(Available records)

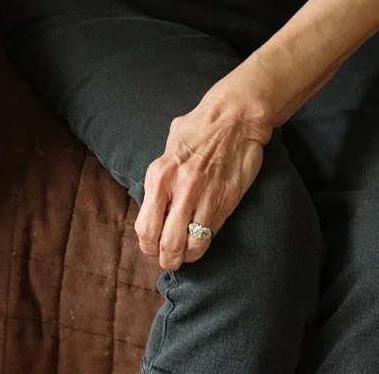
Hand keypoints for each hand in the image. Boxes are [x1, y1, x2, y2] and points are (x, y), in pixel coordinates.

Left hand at [133, 98, 269, 271]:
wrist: (234, 117)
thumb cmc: (200, 127)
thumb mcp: (170, 145)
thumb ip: (162, 172)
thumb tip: (155, 194)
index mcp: (158, 174)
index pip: (145, 225)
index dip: (147, 244)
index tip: (152, 247)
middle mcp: (177, 188)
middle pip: (164, 241)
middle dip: (164, 258)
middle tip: (167, 260)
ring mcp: (202, 196)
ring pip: (188, 245)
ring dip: (184, 258)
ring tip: (184, 258)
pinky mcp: (225, 201)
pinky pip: (209, 235)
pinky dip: (202, 246)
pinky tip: (200, 245)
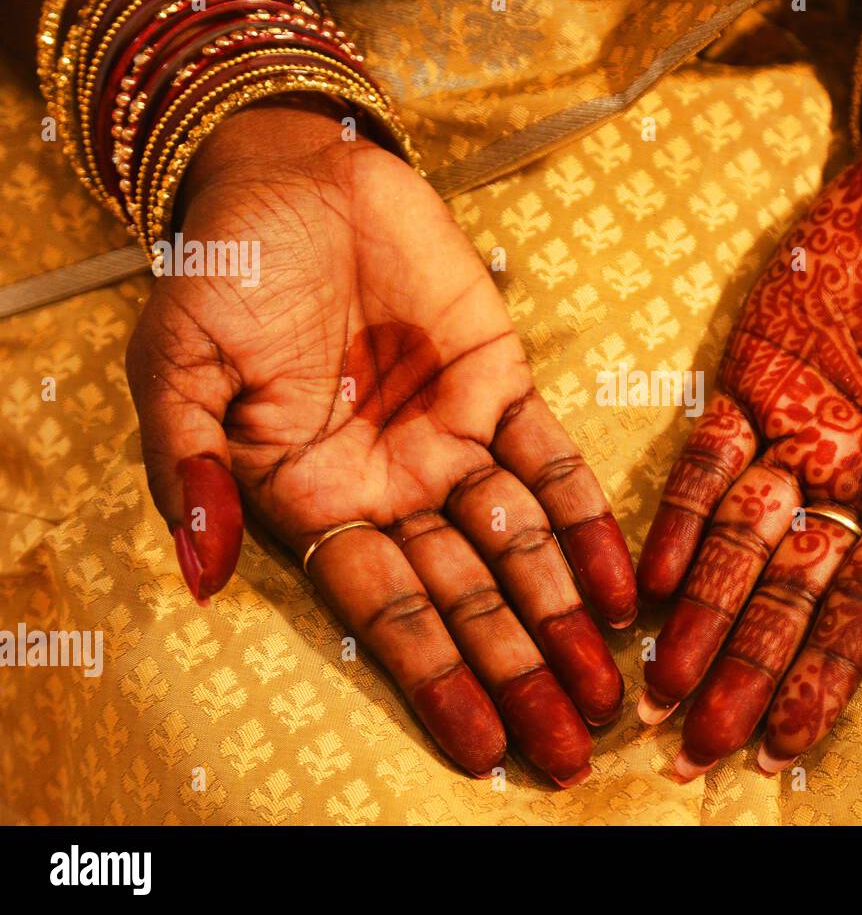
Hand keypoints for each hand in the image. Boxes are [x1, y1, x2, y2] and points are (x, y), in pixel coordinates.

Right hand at [124, 103, 636, 785]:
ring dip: (565, 615)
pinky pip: (555, 463)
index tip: (485, 748)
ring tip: (610, 687)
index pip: (386, 612)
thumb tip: (200, 573)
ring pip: (520, 544)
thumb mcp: (176, 370)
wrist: (294, 173)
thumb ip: (191, 472)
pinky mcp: (500, 383)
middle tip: (573, 749)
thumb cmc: (224, 271)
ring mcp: (452, 439)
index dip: (437, 679)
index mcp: (315, 501)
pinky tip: (623, 586)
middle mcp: (393, 487)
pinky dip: (589, 522)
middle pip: (467, 598)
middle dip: (519, 672)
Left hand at [635, 6, 861, 777]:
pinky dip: (679, 515)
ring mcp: (795, 437)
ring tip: (663, 686)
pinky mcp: (748, 384)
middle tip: (697, 746)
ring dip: (702, 612)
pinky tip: (653, 579)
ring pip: (737, 541)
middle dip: (746, 669)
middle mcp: (852, 484)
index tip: (786, 744)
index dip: (825, 675)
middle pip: (789, 594)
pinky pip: (705, 461)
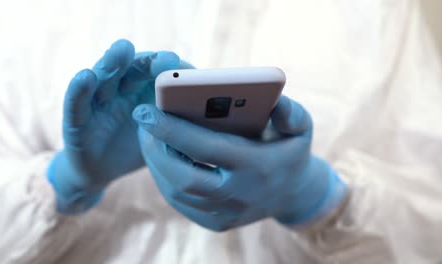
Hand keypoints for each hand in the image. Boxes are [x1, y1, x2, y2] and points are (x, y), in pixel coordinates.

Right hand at [47, 39, 188, 213]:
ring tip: (123, 50)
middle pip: (131, 69)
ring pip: (104, 77)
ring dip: (113, 62)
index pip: (155, 72)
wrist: (102, 172)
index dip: (169, 69)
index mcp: (141, 91)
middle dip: (148, 61)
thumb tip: (213, 118)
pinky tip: (86, 76)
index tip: (184, 67)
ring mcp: (98, 102)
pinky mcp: (76, 119)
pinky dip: (80, 88)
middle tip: (164, 58)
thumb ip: (177, 123)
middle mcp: (120, 90)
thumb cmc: (135, 148)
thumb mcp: (161, 137)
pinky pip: (76, 102)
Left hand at [133, 96, 346, 230]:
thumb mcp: (300, 128)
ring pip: (177, 192)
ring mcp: (226, 214)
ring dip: (155, 162)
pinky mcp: (216, 223)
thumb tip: (273, 100)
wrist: (292, 194)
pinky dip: (165, 179)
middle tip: (140, 121)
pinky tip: (160, 157)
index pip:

(End Available records)

Each line of the material is to be output exactly. Images are not part of the expected output.

Hand keypoints for each hand in the image. Boxes are [x1, y1, x2, y2] and points are (x, y), in pixel coordinates.

Left hand at [133, 98, 269, 271]:
wrist: (234, 117)
thumb cmc: (200, 127)
thumb mcp: (170, 145)
thumb ip: (162, 172)
thumb tip: (155, 194)
index mcp: (158, 174)
index pip: (145, 225)
index dip: (147, 244)
index tip: (152, 247)
middle mcp: (177, 188)
middle pip: (164, 241)
middle dip: (164, 258)
middle tip: (167, 260)
ring mcp: (202, 196)
ring pip: (188, 245)
ring dip: (184, 258)
ring tip: (184, 258)
pinky mcp: (225, 201)
pinky pip: (209, 235)
pinky dip: (202, 246)
pinky tip: (200, 245)
Hand keypoints for each hand in the image. Boxes are [x1, y1, x2, y2] and points are (x, y), in pixel coordinates.

Right hand at [124, 103, 636, 785]:
ring dip: (565, 615)
pinky pip: (555, 463)
index tip: (485, 748)
ring tip: (610, 687)
index pip: (386, 612)
thumb tip: (200, 573)
ring pip: (520, 544)
thumb mcp: (176, 370)
wrist: (294, 173)
thumb ip: (191, 472)
pinky mcp: (500, 383)
middle tip: (573, 749)
thumb cmc: (224, 271)
ring mcp: (452, 439)
index dip: (437, 679)
index mcp: (315, 501)
pinky tip: (623, 586)
middle mcp: (393, 487)
pinky dip: (589, 522)
middle pip: (467, 598)
middle dip: (519, 672)
Left hand at [635, 6, 861, 777]:
pinky dip: (679, 515)
ring mcp: (795, 437)
ring tip: (663, 686)
pinky mcp: (748, 384)
middle tip: (697, 746)
ring dip: (702, 612)
pinky tip: (653, 579)
ring pip: (737, 541)
middle dip: (746, 669)
middle mcp: (852, 484)
index tip: (786, 744)
index dip: (825, 675)
middle pip: (789, 594)
pinky pip: (705, 461)
Hand keypoints for each hand in the image. Boxes are [x1, y1, x2, y2] and points are (x, y), in pixel coordinates.

Right hand at [47, 39, 188, 213]:
ring tip: (123, 50)
middle pip: (131, 69)
ring pip: (104, 77)
ring dip: (113, 62)
index pip: (155, 72)
wrist: (102, 172)
index dip: (169, 69)
index mcp: (141, 91)
middle dip: (148, 61)
thumb tip: (213, 118)
pinky tip: (86, 76)
index tip: (184, 67)
ring mcp: (98, 102)
pinky mcp: (76, 119)
pinky dip: (80, 88)
middle tip: (164, 58)
thumb ip: (177, 123)
middle mcp: (120, 90)
thumb cmc: (135, 148)
thumb mcp: (161, 137)
pinky pip: (76, 102)
Left hand at [133, 96, 346, 230]:
thumb mcp: (300, 128)
ring pip: (177, 192)
ring mcp: (226, 214)
ring dip: (155, 162)
pinky mcp: (216, 223)
thumb tip: (273, 100)
wrist: (292, 194)
pinky dip: (165, 179)
middle tip: (140, 121)
pinky tip: (160, 157)
index pip:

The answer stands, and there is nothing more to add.